■ YOUR ASSIGNMENT: Please count the lines in the data below that contain the string "Particle", and reply with only the number.

[Start of Attachment]

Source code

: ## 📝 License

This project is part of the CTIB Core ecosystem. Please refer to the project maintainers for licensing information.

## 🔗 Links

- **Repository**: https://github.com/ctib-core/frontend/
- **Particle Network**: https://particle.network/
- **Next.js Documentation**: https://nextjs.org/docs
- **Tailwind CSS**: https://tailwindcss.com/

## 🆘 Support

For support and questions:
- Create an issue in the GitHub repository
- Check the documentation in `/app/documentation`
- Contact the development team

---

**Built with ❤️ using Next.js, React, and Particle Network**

[End of Attachment]

■ WRITTEN ANSWER: 2